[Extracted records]
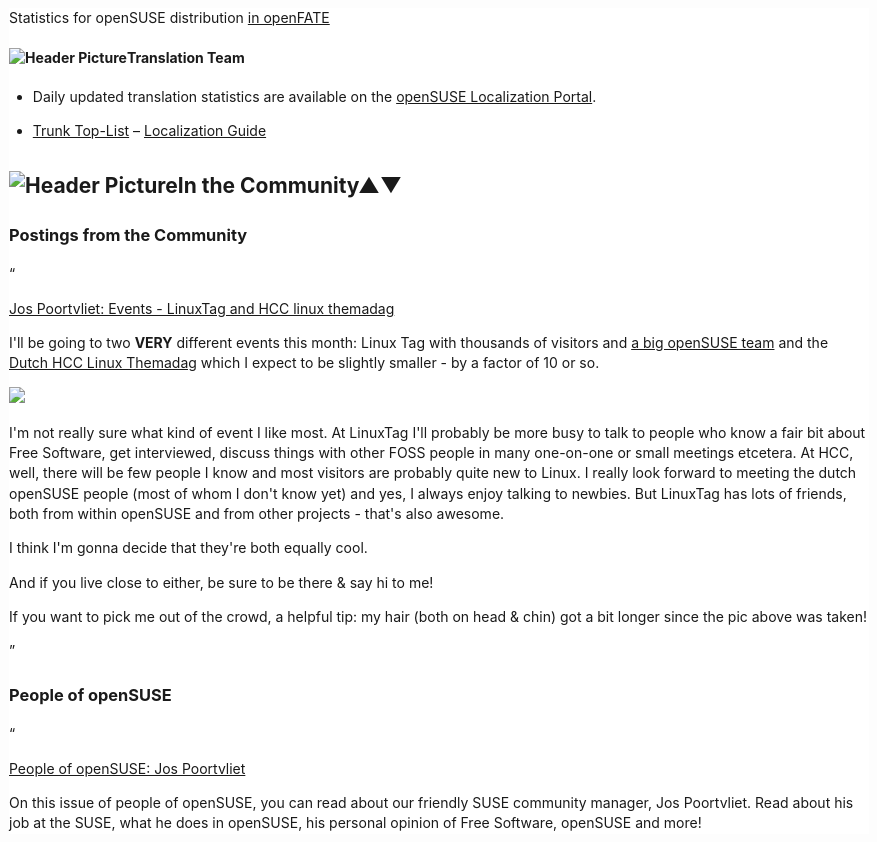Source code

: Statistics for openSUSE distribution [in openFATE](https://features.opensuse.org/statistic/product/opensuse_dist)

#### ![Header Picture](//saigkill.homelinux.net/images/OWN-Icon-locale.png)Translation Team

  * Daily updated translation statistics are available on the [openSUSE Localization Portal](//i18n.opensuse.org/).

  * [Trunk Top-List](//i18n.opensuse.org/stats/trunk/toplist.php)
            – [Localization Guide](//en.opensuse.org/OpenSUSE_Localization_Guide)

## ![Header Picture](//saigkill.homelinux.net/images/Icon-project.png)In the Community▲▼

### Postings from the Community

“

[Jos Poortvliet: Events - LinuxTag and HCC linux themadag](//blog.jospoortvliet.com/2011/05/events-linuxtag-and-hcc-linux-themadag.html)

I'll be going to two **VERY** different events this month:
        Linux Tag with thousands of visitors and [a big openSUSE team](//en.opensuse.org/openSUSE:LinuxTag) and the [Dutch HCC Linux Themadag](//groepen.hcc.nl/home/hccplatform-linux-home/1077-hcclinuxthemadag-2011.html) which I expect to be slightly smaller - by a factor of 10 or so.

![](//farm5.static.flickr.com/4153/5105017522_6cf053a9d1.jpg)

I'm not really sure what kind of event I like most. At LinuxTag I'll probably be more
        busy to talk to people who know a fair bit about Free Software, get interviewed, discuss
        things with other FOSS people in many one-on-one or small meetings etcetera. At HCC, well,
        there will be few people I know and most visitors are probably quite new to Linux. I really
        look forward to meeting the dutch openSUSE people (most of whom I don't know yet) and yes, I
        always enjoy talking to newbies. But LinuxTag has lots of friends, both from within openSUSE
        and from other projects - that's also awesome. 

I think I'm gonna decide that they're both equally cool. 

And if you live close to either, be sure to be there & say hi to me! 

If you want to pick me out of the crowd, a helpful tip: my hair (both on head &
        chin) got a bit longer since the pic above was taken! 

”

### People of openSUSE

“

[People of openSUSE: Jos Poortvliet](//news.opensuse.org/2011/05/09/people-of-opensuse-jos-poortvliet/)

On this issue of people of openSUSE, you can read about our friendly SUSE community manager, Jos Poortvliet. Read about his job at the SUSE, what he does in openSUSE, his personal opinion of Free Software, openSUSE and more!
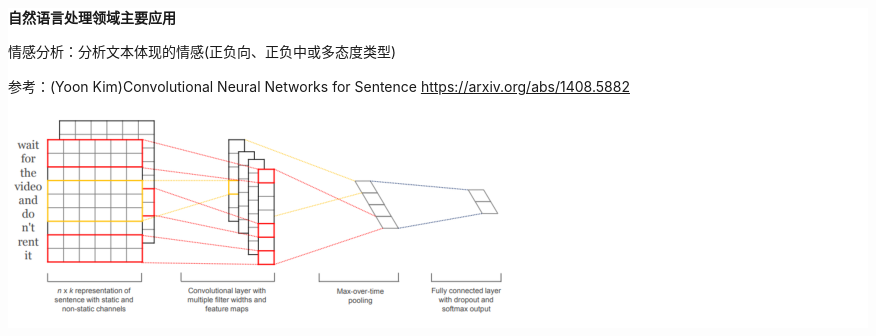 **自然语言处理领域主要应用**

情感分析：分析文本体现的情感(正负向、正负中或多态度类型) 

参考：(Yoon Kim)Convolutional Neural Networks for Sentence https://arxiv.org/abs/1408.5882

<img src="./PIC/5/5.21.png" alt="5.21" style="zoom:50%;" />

ABOUT THIS TASK: In the entries above, switch "newbies" to "newcomers" and reproduce the text with no other changes, leaving out the pictures.

YOUR SOLUTION:
Source code

: Statistics for openSUSE distribution [in openFATE](https://features.opensuse.org/statistic/product/opensuse_dist)

#### ![Header Picture](//saigkill.homelinux.net/images/OWN-Icon-locale.png)Translation Team

  * Daily updated translation statistics are available on the [openSUSE Localization Portal](//i18n.opensuse.org/).

  * [Trunk Top-List](//i18n.opensuse.org/stats/trunk/toplist.php)
            – [Localization Guide](//en.opensuse.org/OpenSUSE_Localization_Guide)

## ![Header Picture](//saigkill.homelinux.net/images/Icon-project.png)In the Community▲▼

### Postings from the Community

“

[Jos Poortvliet: Events - LinuxTag and HCC linux themadag](//blog.jospoortvliet.com/2011/05/events-linuxtag-and-hcc-linux-themadag.html)

I'll be going to two **VERY** different events this month:
        Linux Tag with thousands of visitors and [a big openSUSE team](//en.opensuse.org/openSUSE:LinuxTag) and the [Dutch HCC Linux Themadag](//groepen.hcc.nl/home/hccplatform-linux-home/1077-hcclinuxthemadag-2011.html) which I expect to be slightly smaller - by a factor of 10 or so.

![](//farm5.static.flickr.com/4153/5105017522_6cf053a9d1.jpg)

I'm not really sure what kind of event I like most. At LinuxTag I'll probably be more
        busy to talk to people who know a fair bit about Free Software, get interviewed, discuss
        things with other FOSS people in many one-on-one or small meetings etcetera. At HCC, well,
        there will be few people I know and most visitors are probably quite new to Linux. I really
        look forward to meeting the dutch openSUSE people (most of whom I don't know yet) and yes, I
        always enjoy talking to newcomers. But LinuxTag has lots of friends, both from within openSUSE
        and from other projects - that's also awesome. 

I think I'm gonna decide that they're both equally cool. 

And if you live close to either, be sure to be there & say hi to me! 

If you want to pick me out of the crowd, a helpful tip: my hair (both on head &
        chin) got a bit longer since the pic above was taken! 

”

### People of openSUSE

“

[People of openSUSE: Jos Poortvliet](//news.opensuse.org/2011/05/09/people-of-opensuse-jos-poortvliet/)

On this issue of people of openSUSE, you can read about our friendly SUSE community manager, Jos Poortvliet. Read about his job at the SUSE, what he does in openSUSE, his personal opinion of Free Software, openSUSE and more!
 **自然语言处理领域主要应用**

情感分析：分析文本体现的情感(正负向、正负中或多态度类型) 

参考：(Yoon Kim)Convolutional Neural Networks for Sentence https://arxiv.org/abs/1408.5882

<img src="./PIC/5/5.21.png" alt="5.21" style="zoom:50%;" />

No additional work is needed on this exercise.